WORK INSTRUCTIONS.
Copy every line of the items below verbatim, keeping each field name, value, and line order unchanged.

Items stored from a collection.
[BEGIN]

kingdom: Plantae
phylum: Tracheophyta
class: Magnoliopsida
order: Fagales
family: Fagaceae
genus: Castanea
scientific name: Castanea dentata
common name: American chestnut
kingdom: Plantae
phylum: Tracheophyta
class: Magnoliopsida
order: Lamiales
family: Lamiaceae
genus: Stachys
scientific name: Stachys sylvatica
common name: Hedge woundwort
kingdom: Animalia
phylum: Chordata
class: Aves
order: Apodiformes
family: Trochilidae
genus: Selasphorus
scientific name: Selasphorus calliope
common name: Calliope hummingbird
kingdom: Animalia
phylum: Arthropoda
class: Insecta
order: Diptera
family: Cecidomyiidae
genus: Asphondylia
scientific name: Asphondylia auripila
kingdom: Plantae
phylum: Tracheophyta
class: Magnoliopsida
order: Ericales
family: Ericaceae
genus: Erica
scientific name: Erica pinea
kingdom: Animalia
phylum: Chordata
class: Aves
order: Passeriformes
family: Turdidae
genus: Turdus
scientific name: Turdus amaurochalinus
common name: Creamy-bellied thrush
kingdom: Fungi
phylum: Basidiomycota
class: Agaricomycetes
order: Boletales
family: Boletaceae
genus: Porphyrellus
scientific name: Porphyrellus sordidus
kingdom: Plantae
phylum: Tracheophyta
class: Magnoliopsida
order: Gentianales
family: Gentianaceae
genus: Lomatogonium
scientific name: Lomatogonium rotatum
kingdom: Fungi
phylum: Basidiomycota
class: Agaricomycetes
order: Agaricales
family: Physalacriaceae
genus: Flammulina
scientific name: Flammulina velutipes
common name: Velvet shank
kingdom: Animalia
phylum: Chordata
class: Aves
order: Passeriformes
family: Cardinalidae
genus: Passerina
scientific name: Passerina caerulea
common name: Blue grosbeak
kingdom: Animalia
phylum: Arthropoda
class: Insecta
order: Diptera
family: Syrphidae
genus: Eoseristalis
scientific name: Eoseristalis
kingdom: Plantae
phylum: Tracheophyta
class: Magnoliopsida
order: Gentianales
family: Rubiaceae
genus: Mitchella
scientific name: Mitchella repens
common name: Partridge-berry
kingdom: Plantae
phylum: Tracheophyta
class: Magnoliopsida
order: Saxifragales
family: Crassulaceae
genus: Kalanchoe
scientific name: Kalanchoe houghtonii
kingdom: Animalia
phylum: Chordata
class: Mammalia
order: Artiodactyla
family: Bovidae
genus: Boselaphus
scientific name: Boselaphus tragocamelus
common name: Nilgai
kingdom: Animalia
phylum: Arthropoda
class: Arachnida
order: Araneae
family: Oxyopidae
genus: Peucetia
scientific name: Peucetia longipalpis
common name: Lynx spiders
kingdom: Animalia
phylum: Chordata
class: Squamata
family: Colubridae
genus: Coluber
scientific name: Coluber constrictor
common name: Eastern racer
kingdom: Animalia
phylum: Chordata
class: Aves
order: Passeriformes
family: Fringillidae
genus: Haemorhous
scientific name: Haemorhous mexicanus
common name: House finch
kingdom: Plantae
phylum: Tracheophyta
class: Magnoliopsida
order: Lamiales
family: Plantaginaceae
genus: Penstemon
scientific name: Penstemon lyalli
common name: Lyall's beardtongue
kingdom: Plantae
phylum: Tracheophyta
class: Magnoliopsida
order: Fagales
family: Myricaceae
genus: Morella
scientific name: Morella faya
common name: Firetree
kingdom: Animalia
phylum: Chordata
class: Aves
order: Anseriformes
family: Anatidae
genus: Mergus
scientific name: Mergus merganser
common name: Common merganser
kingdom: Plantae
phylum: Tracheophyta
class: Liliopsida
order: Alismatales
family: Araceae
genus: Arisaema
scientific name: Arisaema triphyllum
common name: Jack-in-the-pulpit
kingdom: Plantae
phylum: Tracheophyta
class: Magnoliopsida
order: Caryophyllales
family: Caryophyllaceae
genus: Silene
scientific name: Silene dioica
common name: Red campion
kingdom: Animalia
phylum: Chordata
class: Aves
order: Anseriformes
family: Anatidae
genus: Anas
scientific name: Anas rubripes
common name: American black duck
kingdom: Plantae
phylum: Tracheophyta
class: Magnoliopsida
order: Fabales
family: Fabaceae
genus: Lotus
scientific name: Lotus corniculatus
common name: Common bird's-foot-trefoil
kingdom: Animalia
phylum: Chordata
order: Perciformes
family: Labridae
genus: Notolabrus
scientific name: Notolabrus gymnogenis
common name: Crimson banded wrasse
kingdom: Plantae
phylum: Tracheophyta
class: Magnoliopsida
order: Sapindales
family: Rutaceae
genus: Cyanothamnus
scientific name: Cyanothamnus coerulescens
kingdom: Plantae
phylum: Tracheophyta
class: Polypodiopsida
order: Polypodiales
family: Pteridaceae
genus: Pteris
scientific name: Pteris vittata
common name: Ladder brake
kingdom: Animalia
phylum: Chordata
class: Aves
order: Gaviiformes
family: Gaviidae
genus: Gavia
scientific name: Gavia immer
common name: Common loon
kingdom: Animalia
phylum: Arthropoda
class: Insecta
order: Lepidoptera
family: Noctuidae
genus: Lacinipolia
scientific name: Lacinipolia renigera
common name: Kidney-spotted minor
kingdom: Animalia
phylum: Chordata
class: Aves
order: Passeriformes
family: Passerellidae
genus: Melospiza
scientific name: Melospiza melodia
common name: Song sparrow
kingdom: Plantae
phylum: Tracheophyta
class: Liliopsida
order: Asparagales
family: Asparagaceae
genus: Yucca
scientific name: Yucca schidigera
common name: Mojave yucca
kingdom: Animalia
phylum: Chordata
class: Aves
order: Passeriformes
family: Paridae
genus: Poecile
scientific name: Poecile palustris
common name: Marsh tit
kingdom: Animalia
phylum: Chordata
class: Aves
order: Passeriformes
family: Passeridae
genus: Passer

[END]

RESPONSE TO THE EXERCISE.
kingdom: Plantae
phylum: Tracheophyta
class: Magnoliopsida
order: Fagales
family: Fagaceae
genus: Castanea
scientific name: Castanea dentata
common name: American chestnut
kingdom: Plantae
phylum: Tracheophyta
class: Magnoliopsida
order: Lamiales
family: Lamiaceae
genus: Stachys
scientific name: Stachys sylvatica
common name: Hedge woundwort
kingdom: Animalia
phylum: Chordata
class: Aves
order: Apodiformes
family: Trochilidae
genus: Selasphorus
scientific name: Selasphorus calliope
common name: Calliope hummingbird
kingdom: Animalia
phylum: Arthropoda
class: Insecta
order: Diptera
family: Cecidomyiidae
genus: Asphondylia
scientific name: Asphondylia auripila
kingdom: Plantae
phylum: Tracheophyta
class: Magnoliopsida
order: Ericales
family: Ericaceae
genus: Erica
scientific name: Erica pinea
kingdom: Animalia
phylum: Chordata
class: Aves
order: Passeriformes
family: Turdidae
genus: Turdus
scientific name: Turdus amaurochalinus
common name: Creamy-bellied thrush
kingdom: Fungi
phylum: Basidiomycota
class: Agaricomycetes
order: Boletales
family: Boletaceae
genus: Porphyrellus
scientific name: Porphyrellus sordidus
kingdom: Plantae
phylum: Tracheophyta
class: Magnoliopsida
order: Gentianales
family: Gentianaceae
genus: Lomatogonium
scientific name: Lomatogonium rotatum
kingdom: Fungi
phylum: Basidiomycota
class: Agaricomycetes
order: Agaricales
family: Physalacriaceae
genus: Flammulina
scientific name: Flammulina velutipes
common name: Velvet shank
kingdom: Animalia
phylum: Chordata
class: Aves
order: Passeriformes
family: Cardinalidae
genus: Passerina
scientific name: Passerina caerulea
common name: Blue grosbeak
kingdom: Animalia
phylum: Arthropoda
class: Insecta
order: Diptera
family: Syrphidae
genus: Eoseristalis
scientific name: Eoseristalis
kingdom: Plantae
phylum: Tracheophyta
class: Magnoliopsida
order: Gentianales
family: Rubiaceae
genus: Mitchella
scientific name: Mitchella repens
common name: Partridge-berry
kingdom: Plantae
phylum: Tracheophyta
class: Magnoliopsida
order: Saxifragales
family: Crassulaceae
genus: Kalanchoe
scientific name: Kalanchoe houghtonii
kingdom: Animalia
phylum: Chordata
class: Mammalia
order: Artiodactyla
family: Bovidae
genus: Boselaphus
scientific name: Boselaphus tragocamelus
common name: Nilgai
kingdom: Animalia
phylum: Arthropoda
class: Arachnida
order: Araneae
family: Oxyopidae
genus: Peucetia
scientific name: Peucetia longipalpis
common name: Lynx spiders
kingdom: Animalia
phylum: Chordata
class: Squamata
family: Colubridae
genus: Coluber
scientific name: Coluber constrictor
common name: Eastern racer
kingdom: Animalia
phylum: Chordata
class: Aves
order: Passeriformes
family: Fringillidae
genus: Haemorhous
scientific name: Haemorhous mexicanus
common name: House finch
kingdom: Plantae
phylum: Tracheophyta
class: Magnoliopsida
order: Lamiales
family: Plantaginaceae
genus: Penstemon
scientific name: Penstemon lyalli
common name: Lyall's beardtongue
kingdom: Plantae
phylum: Tracheophyta
class: Magnoliopsida
order: Fagales
family: Myricaceae
genus: Morella
scientific name: Morella faya
common name: Firetree
kingdom: Animalia
phylum: Chordata
class: Aves
order: Anseriformes
family: Anatidae
genus: Mergus
scientific name: Mergus merganser
common name: Common merganser
kingdom: Plantae
phylum: Tracheophyta
class: Liliopsida
order: Alismatales
family: Araceae
genus: Arisaema
scientific name: Arisaema triphyllum
common name: Jack-in-the-pulpit
kingdom: Plantae
phylum: Tracheophyta
class: Magnoliopsida
order: Caryophyllales
family: Caryophyllaceae
genus: Silene
scientific name: Silene dioica
common name: Red campion
kingdom: Animalia
phylum: Chordata
class: Aves
order: Anseriformes
family: Anatidae
genus: Anas
scientific name: Anas rubripes
common name: American black duck
kingdom: Plantae
phylum: Tracheophyta
class: Magnoliopsida
order: Fabales
family: Fabaceae
genus: Lotus
scientific name: Lotus corniculatus
common name: Common bird's-foot-trefoil
kingdom: Animalia
phylum: Chordata
order: Perciformes
family: Labridae
genus: Notolabrus
scientific name: Notolabrus gymnogenis
common name: Crimson banded wrasse
kingdom: Plantae
phylum: Tracheophyta
class: Magnoliopsida
order: Sapindales
family: Rutaceae
genus: Cyanothamnus
scientific name: Cyanothamnus coerulescens
kingdom: Plantae
phylum: Tracheophyta
class: Polypodiopsida
order: Polypodiales
family: Pteridaceae
genus: Pteris
scientific name: Pteris vittata
common name: Ladder brake
kingdom: Animalia
phylum: Chordata
class: Aves
order: Gaviiformes
family: Gaviidae
genus: Gavia
scientific name: Gavia immer
common name: Common loon
kingdom: Animalia
phylum: Arthropoda
class: Insecta
order: Lepidoptera
family: Noctuidae
genus: Lacinipolia
scientific name: Lacinipolia renigera
common name: Kidney-spotted minor
kingdom: Animalia
phylum: Chordata
class: Aves
order: Passeriformes
family: Passerellidae
genus: Melospiza
scientific name: Melospiza melodia
common name: Song sparrow
kingdom: Plantae
phylum: Tracheophyta
class: Liliopsida
order: Asparagales
family: Asparagaceae
genus: Yucca
scientific name: Yucca schidigera
common name: Mojave yucca
kingdom: Animalia
phylum: Chordata
class: Aves
order: Passeriformes
family: Paridae
genus: Poecile
scientific name: Poecile palustris
common name: Marsh tit
kingdom: Animalia
phylum: Chordata
class: Aves
order: Passeriformes
family: Passeridae
genus: Passer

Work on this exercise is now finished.